Seperti yang sudah diberitakan, polemik yang terjadi di lingkup keluarga ini bermula saat Suraji (korban) menasehati anaknya dengan cara membentak-bentak. Merasa tidak terima, Tumini (mertua korban) membela cucunya yang saat itu dimarahi oleh Suraji.

Adu mulut antara menantu dan mertua yang sempat tinggal serumah ini pun tak bisa dihindarkan. Adu mulut antara keduanya membuat Toni Suherman (adik ipar Suraji) merasa tidak terima melihat ibu kandungnya diperlakukan semacam itu.

Toni yang saat itu emosional seketika meghajar korban. Dari olah TKP (tempat kejadian perkara) diperoleh keterangan, jika pria 48 tahun tersebut sempat menganiaya korban dengan cara memukul bagian kepala sebanyak dua kali, serta menampar korban sekali.

Konfik yang terjadi dalam satu keluarga ini semakin menjadi-jadi setelah Sularso Andi Wibowo (menantu Toni) juga terlibat baku hantam dalam menghajar korban. Pria yang saat ini berusia 21 tahun itu diketahui menganiaya Suraji dengan cara memukul ke arah wajah dan kepala sebanyak tiga kali.

Ketika dikeroyok, korban akhirnya memutuskan untuk kabur dari lokasi kejadian. Merasa tidak terima, pria yang kini berusia 54 tahun itu memilih untuk melayangkan laporan terhadap keluarganya ke Polsek Bantur.

Mendapat laporan, perugas kepolisian kemudian menindaklanjuti laporan tersebut. Meski sempat menempuh jalur damai dan menghadirkan perangkat desa setempat, kenyataannya proses negosiasi ini berjalan alot. Suraji enggan untuk memilih jalur kekeluargaan. Hingga akhirnya, Toni beserta Sularso ditahan polisi lantaran kasus pengeroyokan dan penganiayaan.

Informasi terkini, salah satu pihak terlapor yakni Toni memilih untuk melaporkan balik korban (Suraji). Dalam berkas laporannya, Toni mengaku jika dirinya yang terlebih dulu mengalami penganiayaan. “Sebelum memukul dia (korban), saya terlebih dulu dicekik oleh Suraji,” terang Toni ketika dimintai keterangan polisi.

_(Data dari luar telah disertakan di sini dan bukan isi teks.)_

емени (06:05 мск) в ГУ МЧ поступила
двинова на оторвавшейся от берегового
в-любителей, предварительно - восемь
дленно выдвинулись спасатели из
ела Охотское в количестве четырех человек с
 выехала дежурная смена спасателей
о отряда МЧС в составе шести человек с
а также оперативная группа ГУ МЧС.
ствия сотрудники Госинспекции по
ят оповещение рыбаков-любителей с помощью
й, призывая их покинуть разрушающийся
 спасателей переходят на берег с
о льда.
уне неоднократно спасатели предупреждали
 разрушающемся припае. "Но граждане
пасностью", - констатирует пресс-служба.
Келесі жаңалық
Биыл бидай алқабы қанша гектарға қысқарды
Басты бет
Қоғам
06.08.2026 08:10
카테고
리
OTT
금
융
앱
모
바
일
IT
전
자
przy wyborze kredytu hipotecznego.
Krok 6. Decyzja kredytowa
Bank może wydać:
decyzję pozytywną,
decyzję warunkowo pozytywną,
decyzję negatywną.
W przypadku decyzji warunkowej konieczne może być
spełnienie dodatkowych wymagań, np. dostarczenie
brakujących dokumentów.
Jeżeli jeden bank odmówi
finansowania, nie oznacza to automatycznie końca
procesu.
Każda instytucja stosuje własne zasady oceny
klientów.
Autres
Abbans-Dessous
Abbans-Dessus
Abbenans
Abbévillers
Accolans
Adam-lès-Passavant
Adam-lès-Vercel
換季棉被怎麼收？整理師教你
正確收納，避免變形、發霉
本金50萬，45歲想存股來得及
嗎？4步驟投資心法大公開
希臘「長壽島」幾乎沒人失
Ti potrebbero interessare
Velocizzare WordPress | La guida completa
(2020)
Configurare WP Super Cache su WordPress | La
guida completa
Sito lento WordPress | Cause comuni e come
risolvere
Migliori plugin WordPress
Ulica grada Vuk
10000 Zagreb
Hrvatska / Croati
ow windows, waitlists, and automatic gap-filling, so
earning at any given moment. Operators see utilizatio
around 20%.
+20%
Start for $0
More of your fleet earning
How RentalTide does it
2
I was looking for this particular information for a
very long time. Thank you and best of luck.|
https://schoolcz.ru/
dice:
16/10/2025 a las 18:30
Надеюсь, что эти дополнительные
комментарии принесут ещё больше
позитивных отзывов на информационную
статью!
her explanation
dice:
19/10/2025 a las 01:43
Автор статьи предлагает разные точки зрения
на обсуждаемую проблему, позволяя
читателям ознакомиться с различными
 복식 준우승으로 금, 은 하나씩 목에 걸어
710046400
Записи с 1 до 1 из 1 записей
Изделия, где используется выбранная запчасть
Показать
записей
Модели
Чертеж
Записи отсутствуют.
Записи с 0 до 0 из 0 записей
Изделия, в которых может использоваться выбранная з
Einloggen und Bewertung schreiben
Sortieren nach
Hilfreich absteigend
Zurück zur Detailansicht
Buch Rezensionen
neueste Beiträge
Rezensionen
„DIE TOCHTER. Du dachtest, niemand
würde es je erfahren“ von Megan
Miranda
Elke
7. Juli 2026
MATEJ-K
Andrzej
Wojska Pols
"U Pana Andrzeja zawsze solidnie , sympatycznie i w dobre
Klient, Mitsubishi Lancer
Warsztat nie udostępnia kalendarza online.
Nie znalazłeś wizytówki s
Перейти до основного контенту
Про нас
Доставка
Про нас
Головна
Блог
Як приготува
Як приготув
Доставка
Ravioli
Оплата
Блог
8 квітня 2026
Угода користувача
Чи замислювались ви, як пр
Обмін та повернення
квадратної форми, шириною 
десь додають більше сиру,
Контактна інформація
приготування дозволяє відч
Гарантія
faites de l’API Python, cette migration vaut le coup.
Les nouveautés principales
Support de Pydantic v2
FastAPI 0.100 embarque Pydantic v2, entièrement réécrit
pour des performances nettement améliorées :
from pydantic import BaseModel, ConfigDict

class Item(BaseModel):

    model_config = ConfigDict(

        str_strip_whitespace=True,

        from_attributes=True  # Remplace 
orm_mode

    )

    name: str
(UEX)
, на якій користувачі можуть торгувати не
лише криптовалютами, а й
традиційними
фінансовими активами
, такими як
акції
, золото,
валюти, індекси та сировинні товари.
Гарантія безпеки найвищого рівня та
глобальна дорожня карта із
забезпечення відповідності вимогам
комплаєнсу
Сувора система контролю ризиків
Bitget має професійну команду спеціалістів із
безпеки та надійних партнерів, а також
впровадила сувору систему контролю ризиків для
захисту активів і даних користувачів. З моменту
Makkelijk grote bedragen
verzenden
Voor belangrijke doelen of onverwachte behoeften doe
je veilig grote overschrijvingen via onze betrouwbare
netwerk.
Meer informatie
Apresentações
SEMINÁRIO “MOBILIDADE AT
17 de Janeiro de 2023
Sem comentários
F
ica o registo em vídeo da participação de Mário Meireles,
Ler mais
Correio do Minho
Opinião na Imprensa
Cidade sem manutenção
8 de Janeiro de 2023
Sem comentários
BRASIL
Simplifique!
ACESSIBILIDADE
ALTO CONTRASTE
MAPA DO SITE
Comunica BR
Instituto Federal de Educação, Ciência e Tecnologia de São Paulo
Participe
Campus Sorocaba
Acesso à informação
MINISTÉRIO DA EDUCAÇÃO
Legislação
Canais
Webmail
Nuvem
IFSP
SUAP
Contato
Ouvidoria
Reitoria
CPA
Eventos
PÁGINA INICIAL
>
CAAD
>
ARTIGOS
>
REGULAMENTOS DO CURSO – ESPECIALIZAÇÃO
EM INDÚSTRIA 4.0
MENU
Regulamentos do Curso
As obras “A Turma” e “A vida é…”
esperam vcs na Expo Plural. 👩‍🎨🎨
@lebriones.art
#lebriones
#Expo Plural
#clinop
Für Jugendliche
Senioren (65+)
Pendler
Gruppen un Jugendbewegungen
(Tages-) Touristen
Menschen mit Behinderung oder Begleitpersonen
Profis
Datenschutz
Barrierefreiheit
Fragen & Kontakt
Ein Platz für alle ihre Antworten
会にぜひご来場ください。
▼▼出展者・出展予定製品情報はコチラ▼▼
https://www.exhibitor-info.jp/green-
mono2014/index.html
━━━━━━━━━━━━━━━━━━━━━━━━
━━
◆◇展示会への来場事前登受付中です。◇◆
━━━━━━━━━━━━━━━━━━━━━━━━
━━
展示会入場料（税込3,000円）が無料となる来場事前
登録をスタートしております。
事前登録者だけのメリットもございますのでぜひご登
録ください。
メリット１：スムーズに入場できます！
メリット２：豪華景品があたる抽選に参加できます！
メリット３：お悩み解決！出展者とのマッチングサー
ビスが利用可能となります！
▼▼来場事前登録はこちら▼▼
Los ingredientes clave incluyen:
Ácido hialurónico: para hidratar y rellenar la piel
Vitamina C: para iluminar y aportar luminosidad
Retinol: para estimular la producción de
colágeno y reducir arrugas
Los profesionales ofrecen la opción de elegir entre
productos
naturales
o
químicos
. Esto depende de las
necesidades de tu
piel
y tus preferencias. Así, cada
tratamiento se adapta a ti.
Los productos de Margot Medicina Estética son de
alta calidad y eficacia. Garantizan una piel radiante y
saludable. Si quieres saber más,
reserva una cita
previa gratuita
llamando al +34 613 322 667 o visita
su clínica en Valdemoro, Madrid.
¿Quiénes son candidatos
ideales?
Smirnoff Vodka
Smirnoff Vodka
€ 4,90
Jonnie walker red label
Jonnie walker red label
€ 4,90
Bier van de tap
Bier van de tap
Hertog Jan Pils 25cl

Menanggapi serangan balik tersebut, lagi-lagi pihak kepolisian berupaya melakukan mediasi di antara kedua kubu. Namun opsi tersebut seolah diabaikan dan keduanya ngotot agar laporan mereka tetap ditindaklanjuti.

Sebagai informasi, polemik satu atap yang ditempati tiga KK ini memang sudah terjadi sejak lama. Dendam kesumat antar anggota keluarga menemui puncaknya ketika Suraji dan istrinya memilih untuk pisah ranjang. Sekitar lima tahun saat pisah ranjang itulah, Suraji diketahui sama sekali tidak menafkahi istrinya.

Terkait hal ini, sang istri dikabarkan juga bakal melayangkan laporan ke UPPA (Unit Pelayanan Perempuan dan Anak) Polres Malang, atas dugaan penelantaran.

Terpisah, Kapolsek Bantur AKP Yatmo menuturkan,  laporan dari keduanya bakal tetap diproses sesuai ketentuan hukum yang berlaku. Bahkan berkas keduanya tidak dijadikan satu, alias dipisah.

“Karena tidak mau berdamai, berkas laporan keduanya sudah kami kirim. Nantinya keputusan bakal seperti apa akan kami serahkan kepada hakim di Pengadilan Negeri Kepanjen,” ujar Yatmo kepada MalangTIMES.